*** Source data Section Begins ***

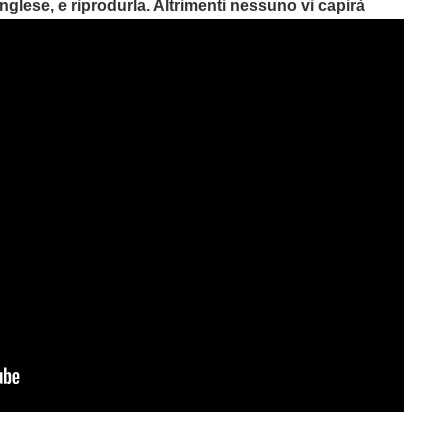
nglese, e riprodurla. Altrimenti nessuno vi capirà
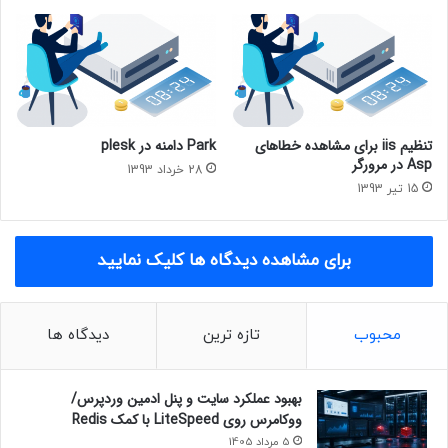
تنظیم iis برای مشاهده خطاهای
Park دامنه در plesk
Asp در مرورگر
28 خرداد 1393
15 تیر 1393
برای مشاهده دیدگاه ها کلیک نمایید
محبوب
تازه ترین
دیدگاه ها
بهبود عملکرد سایت و پنل ادمین وردپرس/
ووکامرس روی LiteSpeed با کمک Redis
5 مرداد 1405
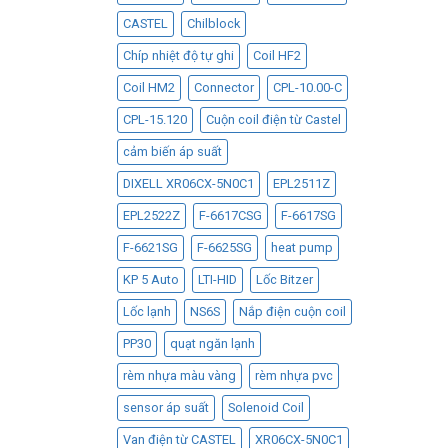
CASTEL
Chilblock
Chíp nhiệt độ tự ghi
Coil HF2
Coil HM2
Connector
CPL-10.00-C
CPL-15.120
Cuộn coil điện từ Castel
cảm biến áp suất
DIXELL XR06CX-5N0C1
EPL2511Z
EPL2522Z
F-6617CSG
F-6617SG
F-6621SG
F-6625SG
heat pump
KP 5 Auto
LTI-HID
Lốc Bitzer
Lốc lạnh
NS6S
Nắp điện cuộn coil
PP30
quạt ngăn lạnh
rèm nhựa màu vàng
rèm nhựa pvc
sensor áp suất
Solenoid Coil
Van điện từ CASTEL
XR06CX-5N0C1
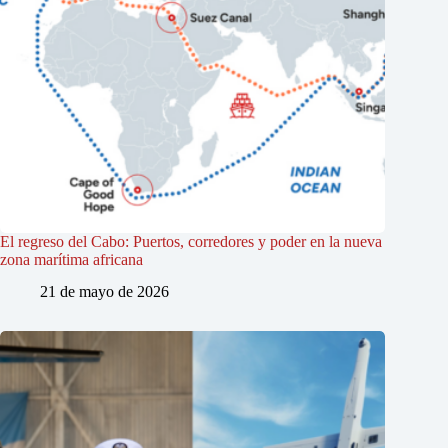
El regreso del Cabo: Puertos, corredores y poder en la nueva
zona marítima africana
21 de mayo de 2026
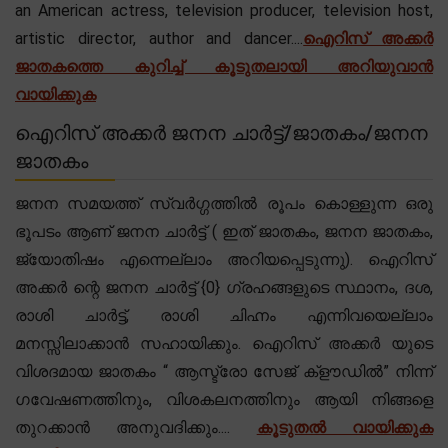
an American actress, television producer, television host,
artistic director, author and dancer....
ഐറിസ് അക്കർ
ജാതകത്തെ കുറിച്ച് കൂടുതലായി അറിയുവാൻ
വായിക്കുക
ഐറിസ് അക്കർ ജനന ചാർട്ട്/ജാതകം/ജനന
ജാതകം
ജനന സമയത്ത് സ്വർഗ്ഗത്തിൽ രൂപം കൊള്ളുന്ന ഒരു
ഭൂപടം ആണ് ജനന ചാർട്ട് ( ഇത് ജാതകം, ജനന ജാതകം,
ജ്യോതിഷം എന്നെല്ലാം അറിയപ്പെടുന്നു). ഐറിസ്
അക്കർ ന്റെ ജനന ചാർട്ട് {0} ഗ്രഹങ്ങളുടെ സ്ഥാനം, ദശ,
രാശി ചാർട്ട്, രാശി ചിഹ്നം എന്നിവയെല്ലാം
മനസ്സിലാക്കാൻ സഹായിക്കും. ഐറിസ് അക്കർ യുടെ
വിശദമായ ജാതകം “ ആസ്ട്രോ സേജ് ക്‌ളൗഡിൽ” നിന്ന്
ഗവേഷണത്തിനും, വിശകലനത്തിനും ആയി നിങ്ങളെ
തുറക്കാൻ അനുവദിക്കും....
കൂടുതൽ വായിക്കുക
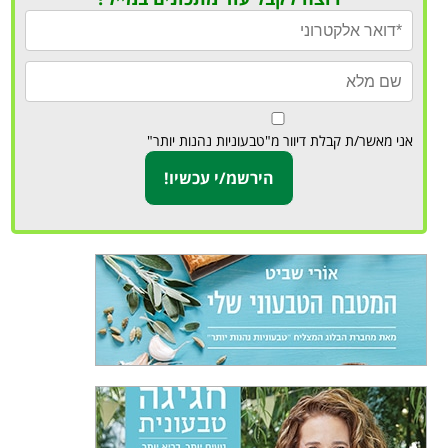
אני מאשר/ת קבלת דיוור מ"טבעוניות נהנות יותר"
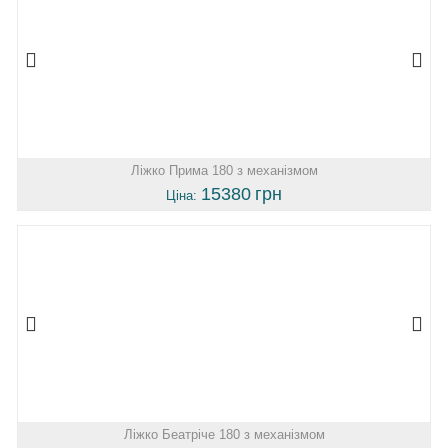
Ліжко Прима 180 з механізмом
15380
грн
Ціна:
Ліжко Беатріче 180 з механізмом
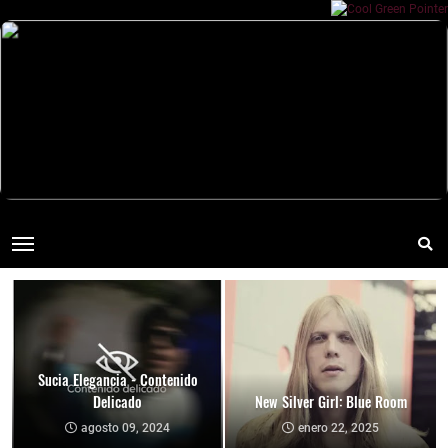
Sucia Elegancia - Contenido
Delicado
New Silver Girl: Blue Room
agosto 09, 2024
enero 22, 2025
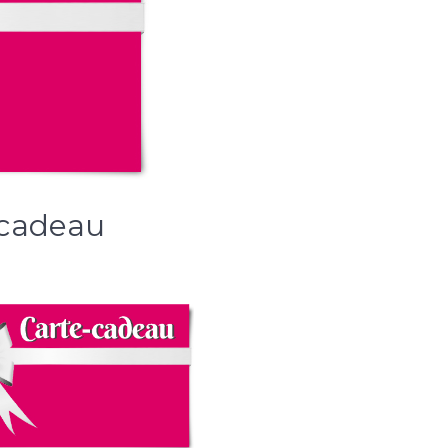
 cadeau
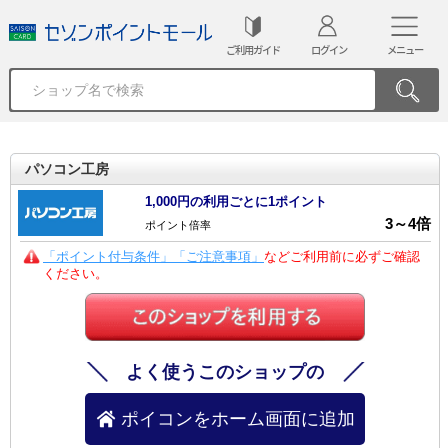
ご利用ガイド
ログイン
メニュー
パソコン工房
1,000円の利用ごとに1ポイント
3
～
4
倍
ポイント倍率
「ポイント付与条件」「ご注意事項」
などご利用前に必ずご確認
ください。
よく使うこのショップの
ポイコンをホーム画面に追加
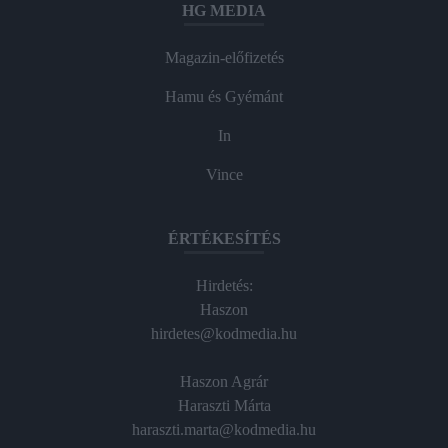
HG MEDIA
Magazin-előfizetés
Hamu és Gyémánt
In
Vince
ÉRTÉKESÍTÉS
Hirdetés:
Haszon
hirdetes@kodmedia.hu
Haszon Agrár
Haraszti Márta
haraszti.marta@kodmedia.hu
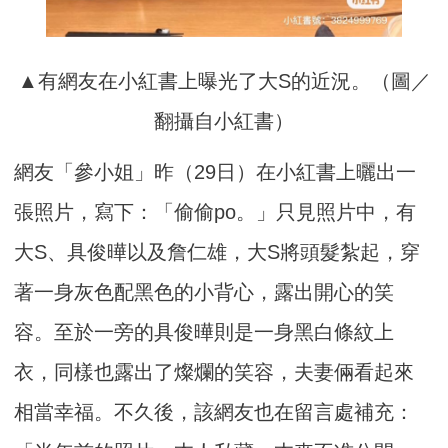
▲有網友在小紅書上曝光了大S的近況。（圖／
翻攝自小紅書）
網友「參小姐」昨（29日）在小紅書上曬出一
張照片，寫下：「偷偷po。」只見照片中，有
大S、具俊曄以及詹仁雄，大S將頭髮紮起，穿
著一身灰色配黑色的小背心，露出開心的笑
容。至於一旁的具俊曄則是一身黑白條紋上
衣，同樣也露出了燦爛的笑容，夫妻倆看起來
相當幸福。不久後，該網友也在留言處補充：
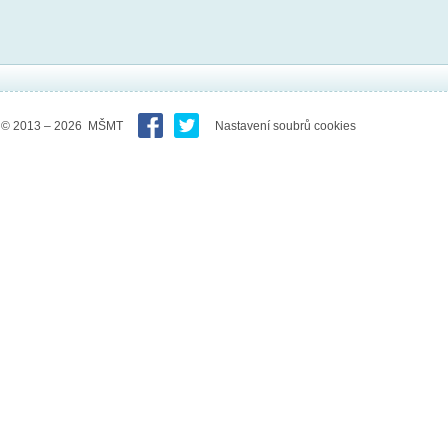
© 2013 – 2026 MŠMT
Nastavení soubrů cookies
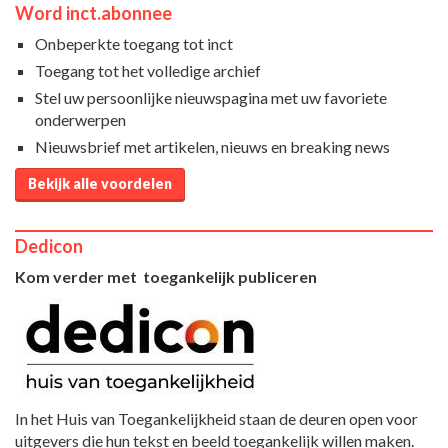
Word inct.abonnee
Onbeperkte toegang tot inct
Toegang tot het volledige archief
Stel uw persoonlijke nieuwspagina met uw favoriete
onderwerpen
Nieuwsbrief met artikelen, nieuws en breaking news
Bekijk alle voordelen
Dedicon
Kom verder met toegankelijk publiceren
In het Huis van Toegankelijkheid staan de deuren open voor
uitgevers die hun tekst en beeld toegankelijk willen maken.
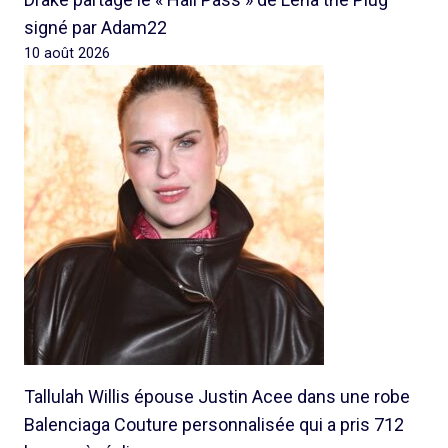
signé par Adam22
10 août 2026
Tallulah Willis épouse Justin Acee dans une robe
Balenciaga Couture personnalisée qui a pris 712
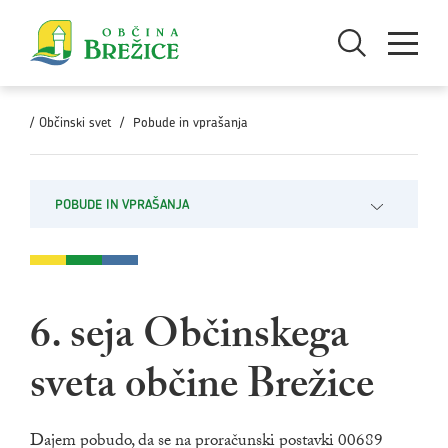
Skoči na vsebino
Odpri iskanje
Odpri men
/
Občinski svet
/
Pobude in vprašanja
POBUDE IN VPRAŠANJA
Odpri pod
6. seja Občinskega
sveta občine Brežice
Dajem pobudo, da se na proračunski postavki 00689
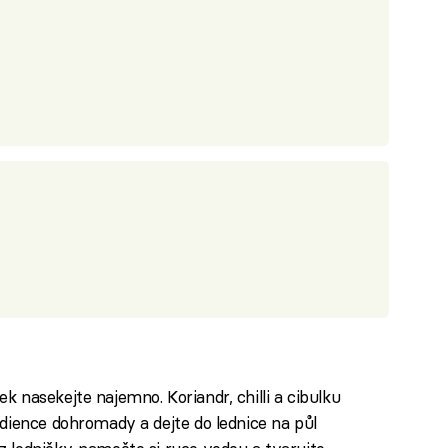
 nasekejte najemno. Koriandr, chilli a cibulku
edience dohromady a dejte do lednice na půl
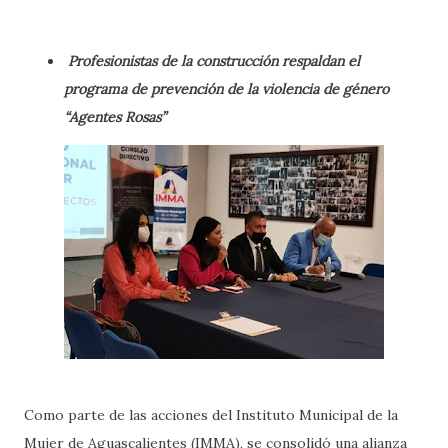
Profesionistas de la construcción respaldan el
programa de prevención de la violencia de género
“Agentes Rosas”
Como parte de las acciones del Instituto Municipal de la
Mujer de Aguascalientes (IMMA), se consolidó una alianza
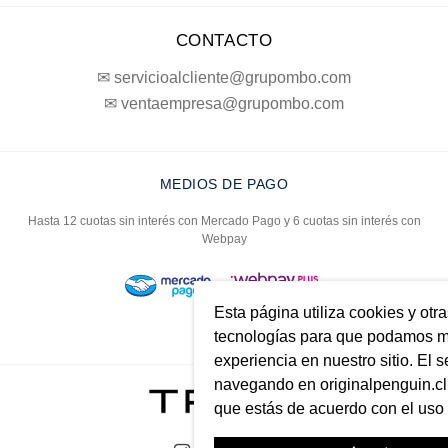
CONTACTO
✉ servicioalcliente@grupombo.com
✉ ventaempresa@grupombo.com
MEDIOS DE PAGO
Hasta 12 cuotas sin interés con Mercado Pago y 6 cuotas sin interés con
Webpay
Esta página utiliza cookies y otr
tecnologías para que podamos me
experiencia en nuestro sitio. El s
navegando en originalpenguin.cl 
que estás de acuerdo con el uso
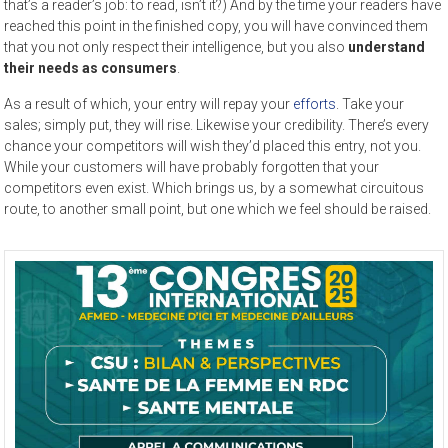
that’s a reader’s job: to read, isn’t it?) And by the time your readers have
reached this point in the finished copy, you will have convinced them
that you not only respect their intelligence, but you also
understand
their needs as consumers
.
As a result of which, your entry will repay your
efforts
. Take your
sales; simply put, they will rise. Likewise your credibility. There’s every
chance your competitors will wish they’d placed this entry, not you.
While your customers will have probably forgotten that your
competitors even exist. Which brings us, by a somewhat circuitous
route, to another small point, but one which we feel should be raised.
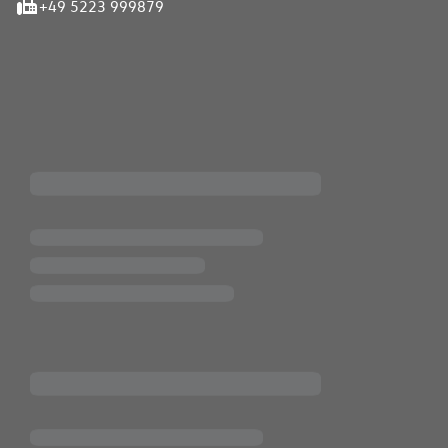
+49 5223 999879
iten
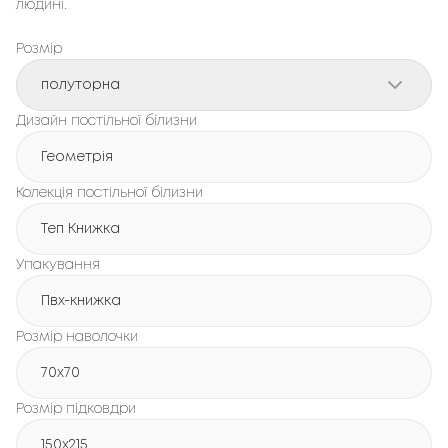
людині.
Розмір
полуторна
Дизайн постільної білизни
Геометрія
Колекція постільної білизни
Теп Книжка
Упакування
Пвх-книжка
Розмір наволочки
70x70
Розмір підковдри
150х215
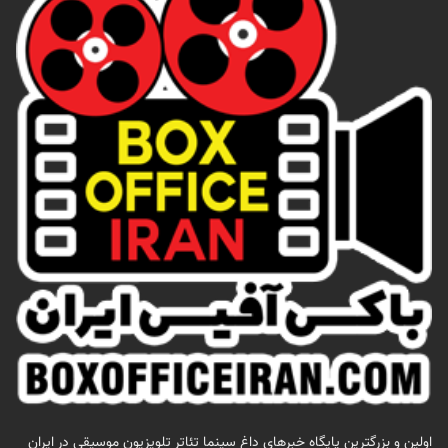
اولين و بزرگترين پايگاه خبرهاي داغ سينما تئاتر تلويزيون موسيقي در ايران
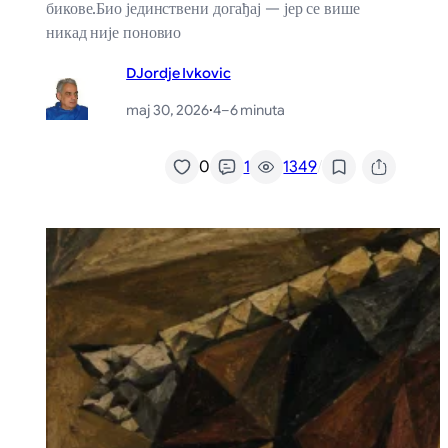
бикове.Био јединствени догађај — јер се више
никад није поновио
DJordje Ivkovic
maj 30, 2026
·
4–6 minuta
/
0
1
1349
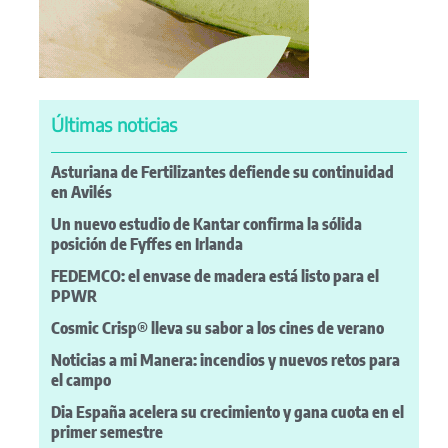
Últimas noticias
Asturiana de Fertilizantes defiende su continuidad
en Avilés
Un nuevo estudio de Kantar confirma la sólida
posición de Fyffes en Irlanda
FEDEMCO: el envase de madera está listo para el
PPWR
Cosmic Crisp® lleva su sabor a los cines de verano
Noticias a mi Manera: incendios y nuevos retos para
el campo
Dia España acelera su crecimiento y gana cuota en el
primer semestre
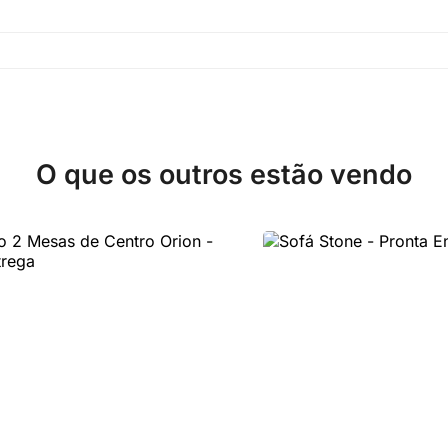
O que os outros estão vendo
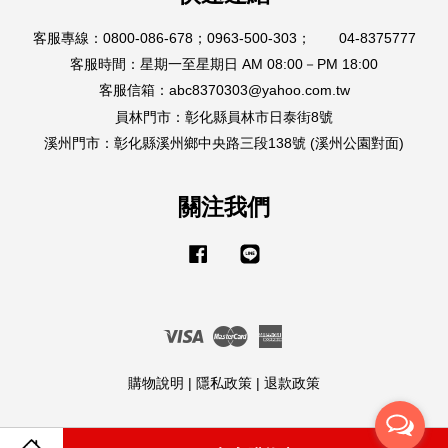
客服專線：0800-086-678；0963-500-303； 04-8375777
客服時間：星期一至星期日 AM 08:00－PM 18:00
客服信箱：abc8370303@yahoo.com.tw
員林門市：彰化縣員林市日泰街8號
溪州門市：彰化縣溪州鄉中央路三段138號 (溪州公園對面)
關注我們
Facebook
Line
Visa
Master
American
Express
購物說明
|
隱私政策
|
退款政策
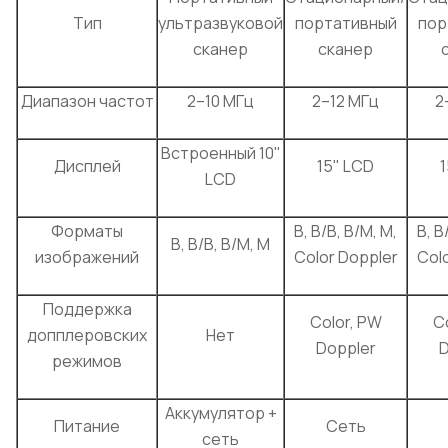
Тип
ультразвуковой
портативный
пор
сканер
сканер
Диапазон частот
2–10 МГц
2–12 МГц
2
Встроенный 10"
Дисплей
15" LCD
LCD
Форматы
B, B/B, B/M, M,
B, B
B, B/B, B/M, M
изображений
Color Doppler
Col
Поддержка
Color, PW
C
допплеровских
Нет
Doppler
D
режимов
Аккумулятор +
Питание
Сеть
сеть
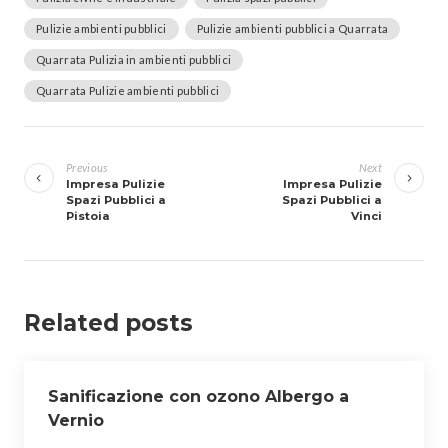
Pulizie ambienti pubblici
Pulizie ambienti pubblici a Quarrata
Quarrata Pulizia in ambienti pubblici
Quarrata Pulizie ambienti pubblici
Navigazione
articoli
Previous
Next
Impresa Pulizie
Impresa Pulizie
Spazi Pubblici a
Spazi Pubblici a
Pistoia
Vinci
Related posts
Sanificazione con ozono Albergo a
Vernio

*** Source data Section Ends ***

• _Your goal_
Copy out, unchanged, every line of the entries from the one containing "Profesionistas de la" down to the one containing "Mujer de Aguascalientes".

• _Task answer_
Profesionistas de la construcción respaldan el
programa de prevención de la violencia de género
“Agentes Rosas”
Como parte de las acciones del Instituto Municipal de la
Mujer de Aguascalientes (IMMA), se consolidó una alianza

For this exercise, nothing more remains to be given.